Dans un livre fouillé, l’ancien patron du contre-espionnage français lève les zones d’ombre entretenues en France au titre de cette affaire qui embrouille les relations entre les deux pays.
La deuxième guerre d’Algérie: les zones d’ombre de la tragédie des moines de Tibhirine enfin levées, un livre d’Yves Bonnet, ancien patron du contre-espionnage français, démonte pièce par pièce cette tragédie pour montrer que les hypothèses émises étaient fantaisistes. Loin d’être un ouvrage ordinaire, riche en informations précises émanant des rapports de renseignements, dont certaines publiées par les médias, Yves Bonnet a mené sa propre enquête, sur la base de la masse d’informations dont il dispose, en retournant sur des lieux où (il) ne trouve que désillusion et amertume, après tant d’années de désinformation, de rumeurs et, en fin de compte des coups sournois et stupides portés à l’amitié algéro-française.
Sa mission était de dire l’honneur, celui de témoigner, de prouver, de chasser le mensonge et dénoncer les faussaires, revenant sur le contexte de l’assassinat des moines en 1996 à Tibhirine (Médéa) par le groupe islamique armé (GIA) pour produire un document irréfutable. Dans la gestion du côté français de l’après-drame et de la crise qui s’ensuivit, l’auteur rapporte les propos de Philippe Seguin, ancien président de l’Assemblée française, qui lui disait que «toute l’administration du Quai d’Orsay, où agit un puissant lobby anti-algérien, continue de traiter ces affaires avec un mélange de désinvolture et d’aveuglement, peut-être influencé par la remontée d’informations non seulement orientées, mais de surcroît mal orientées».
«Près de vingt ans après le drame, l’Algérie ne comprend pas l’acharnement médiatique et judiciaire dont elle fait l’objet en France», écrit Yves Bonnet qui charge, dans son livre (VA Editions, 284 pages, avril 2017) qu’il a voulu «honnête et complet», certains médias français, le juge Marc Trévidic et l’attaché militaire le général Buchwalter qui se sont mis, dit-il, en porte-à-faux en voulant semer le doute sur l’armée algérienne.
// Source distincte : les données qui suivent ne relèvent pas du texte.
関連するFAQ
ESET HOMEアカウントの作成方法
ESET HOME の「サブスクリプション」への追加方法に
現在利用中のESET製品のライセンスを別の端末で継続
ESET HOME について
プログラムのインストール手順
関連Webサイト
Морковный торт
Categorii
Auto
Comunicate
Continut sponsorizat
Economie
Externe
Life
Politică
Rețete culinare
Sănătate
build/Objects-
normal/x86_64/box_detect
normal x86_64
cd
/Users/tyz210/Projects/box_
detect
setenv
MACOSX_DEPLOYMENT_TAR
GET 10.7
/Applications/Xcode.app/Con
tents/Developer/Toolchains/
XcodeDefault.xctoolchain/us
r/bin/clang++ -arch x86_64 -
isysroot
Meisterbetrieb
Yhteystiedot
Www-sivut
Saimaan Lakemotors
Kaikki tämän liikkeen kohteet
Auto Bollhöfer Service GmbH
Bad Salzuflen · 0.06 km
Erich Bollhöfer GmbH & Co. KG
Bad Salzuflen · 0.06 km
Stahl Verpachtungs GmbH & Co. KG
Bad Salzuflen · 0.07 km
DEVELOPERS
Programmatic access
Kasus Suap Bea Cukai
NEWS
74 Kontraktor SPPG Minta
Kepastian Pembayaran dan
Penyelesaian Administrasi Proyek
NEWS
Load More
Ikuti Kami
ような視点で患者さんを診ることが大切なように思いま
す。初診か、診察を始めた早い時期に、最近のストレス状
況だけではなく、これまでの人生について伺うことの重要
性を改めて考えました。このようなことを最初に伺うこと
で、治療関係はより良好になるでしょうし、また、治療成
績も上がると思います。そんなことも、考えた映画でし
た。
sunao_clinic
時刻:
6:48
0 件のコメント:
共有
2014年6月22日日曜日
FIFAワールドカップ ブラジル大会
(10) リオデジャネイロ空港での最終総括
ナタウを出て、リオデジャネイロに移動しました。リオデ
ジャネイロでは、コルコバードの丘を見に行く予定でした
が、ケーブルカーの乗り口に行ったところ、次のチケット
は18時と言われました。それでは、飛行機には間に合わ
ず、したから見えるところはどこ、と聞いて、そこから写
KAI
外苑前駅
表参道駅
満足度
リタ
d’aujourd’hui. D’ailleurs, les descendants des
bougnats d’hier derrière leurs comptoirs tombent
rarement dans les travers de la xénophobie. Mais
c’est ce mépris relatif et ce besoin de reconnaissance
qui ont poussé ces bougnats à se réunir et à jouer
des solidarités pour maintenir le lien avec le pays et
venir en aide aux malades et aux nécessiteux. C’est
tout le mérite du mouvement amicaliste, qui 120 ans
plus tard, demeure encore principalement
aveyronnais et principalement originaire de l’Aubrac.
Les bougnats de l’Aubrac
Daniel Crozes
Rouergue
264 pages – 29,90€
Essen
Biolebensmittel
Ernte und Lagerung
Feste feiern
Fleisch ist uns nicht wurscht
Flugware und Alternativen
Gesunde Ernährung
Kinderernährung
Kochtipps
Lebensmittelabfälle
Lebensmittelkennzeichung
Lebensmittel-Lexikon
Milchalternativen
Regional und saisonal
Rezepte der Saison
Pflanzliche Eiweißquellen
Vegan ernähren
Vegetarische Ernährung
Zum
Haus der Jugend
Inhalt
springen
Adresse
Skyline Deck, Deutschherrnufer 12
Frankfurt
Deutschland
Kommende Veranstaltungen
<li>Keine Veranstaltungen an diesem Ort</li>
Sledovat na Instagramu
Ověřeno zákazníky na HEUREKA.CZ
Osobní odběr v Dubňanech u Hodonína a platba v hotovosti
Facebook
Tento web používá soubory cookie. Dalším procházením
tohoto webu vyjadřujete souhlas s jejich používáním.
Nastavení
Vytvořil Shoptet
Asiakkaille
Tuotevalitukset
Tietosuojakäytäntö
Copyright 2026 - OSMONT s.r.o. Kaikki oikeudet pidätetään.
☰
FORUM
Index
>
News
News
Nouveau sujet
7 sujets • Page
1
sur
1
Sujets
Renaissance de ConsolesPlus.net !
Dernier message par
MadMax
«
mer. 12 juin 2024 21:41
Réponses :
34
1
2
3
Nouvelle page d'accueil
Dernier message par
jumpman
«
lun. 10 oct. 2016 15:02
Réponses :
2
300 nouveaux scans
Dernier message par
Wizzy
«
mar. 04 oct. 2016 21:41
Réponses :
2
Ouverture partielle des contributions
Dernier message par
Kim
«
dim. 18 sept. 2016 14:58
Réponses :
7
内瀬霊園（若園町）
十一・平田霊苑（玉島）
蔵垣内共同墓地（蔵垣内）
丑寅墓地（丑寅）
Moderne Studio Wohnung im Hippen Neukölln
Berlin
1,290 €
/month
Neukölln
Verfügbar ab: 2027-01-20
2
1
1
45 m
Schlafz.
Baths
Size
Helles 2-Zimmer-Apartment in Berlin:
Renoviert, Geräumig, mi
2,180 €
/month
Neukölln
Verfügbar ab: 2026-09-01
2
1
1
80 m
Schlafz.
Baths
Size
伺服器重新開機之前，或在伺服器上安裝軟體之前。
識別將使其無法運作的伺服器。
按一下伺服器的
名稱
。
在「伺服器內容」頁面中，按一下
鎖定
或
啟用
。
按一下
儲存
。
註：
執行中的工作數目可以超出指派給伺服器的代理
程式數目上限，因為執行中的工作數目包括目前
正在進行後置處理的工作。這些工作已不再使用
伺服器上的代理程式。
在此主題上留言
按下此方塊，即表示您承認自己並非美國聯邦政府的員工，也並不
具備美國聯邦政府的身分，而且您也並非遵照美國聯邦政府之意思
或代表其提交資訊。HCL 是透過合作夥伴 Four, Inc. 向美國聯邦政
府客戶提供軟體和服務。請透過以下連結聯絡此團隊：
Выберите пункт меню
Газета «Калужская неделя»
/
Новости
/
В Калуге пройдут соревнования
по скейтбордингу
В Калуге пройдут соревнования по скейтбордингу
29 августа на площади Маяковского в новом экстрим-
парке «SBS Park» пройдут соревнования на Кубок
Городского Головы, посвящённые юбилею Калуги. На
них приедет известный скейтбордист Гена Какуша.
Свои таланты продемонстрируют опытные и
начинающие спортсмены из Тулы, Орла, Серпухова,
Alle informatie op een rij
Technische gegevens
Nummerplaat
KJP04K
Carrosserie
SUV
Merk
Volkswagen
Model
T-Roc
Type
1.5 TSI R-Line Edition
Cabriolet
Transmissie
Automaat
«Il est évident que l’armée, la police, les services de sécurité algériens ne pouvaient commettre un pareil forfait ni, moins encore, agir aussi stupidement», a-t-il affirmé, s’interrogeant: «A qui fera-t-on croire que des militaires commettant une bavure aussi grave seraient assez pervers et idiots pour trancher les têtes de leurs victimes et prendre le risque insensé de les livrer au public?» Se basant sur des informations vérifiées, des recoupements et des analyses d’anciens collaborateurs, experts et religieux, l’auteur parle de l’inutile polémique lancée par le général Buchwalter qui a voulu apporter, dix ans après le drame, une nouvelle version (supputations) en évoquant une soi-disant bavure de l’armée algérienne.
Quant au juge Trévidic, il lui reproche le fait de tomber dans le piège de la médiatisation pour un dossier qui n’a nullement besoin de publicité, relevant chez lui un seul son de cloche. «La saisine de la justice française que l’Algérie n’a jamais mise en cause, aurait pu poser un problème de compétence: nous avons vu plus haut que celle de la justice algérienne a été purement et simplement éludée, comme s’il ne s’agissait pas en l’espèce d’un pays de droit», a-t-il écrit, recommandant que «si l’on veut bien considérer que l’entente et même l’amitié avec l’Algérie nous sont absolument indispensables, comme elles le furent pour l’Algérie voici vingt ans, il est sage de s’en tenir à l’état actuel du dossier». En ce qui concerne la partialité des médias dans cette affaire, il considère que ces derniers «ne prétendent plus à l’expression d’opinions mais aspirent au profit pécuniaire».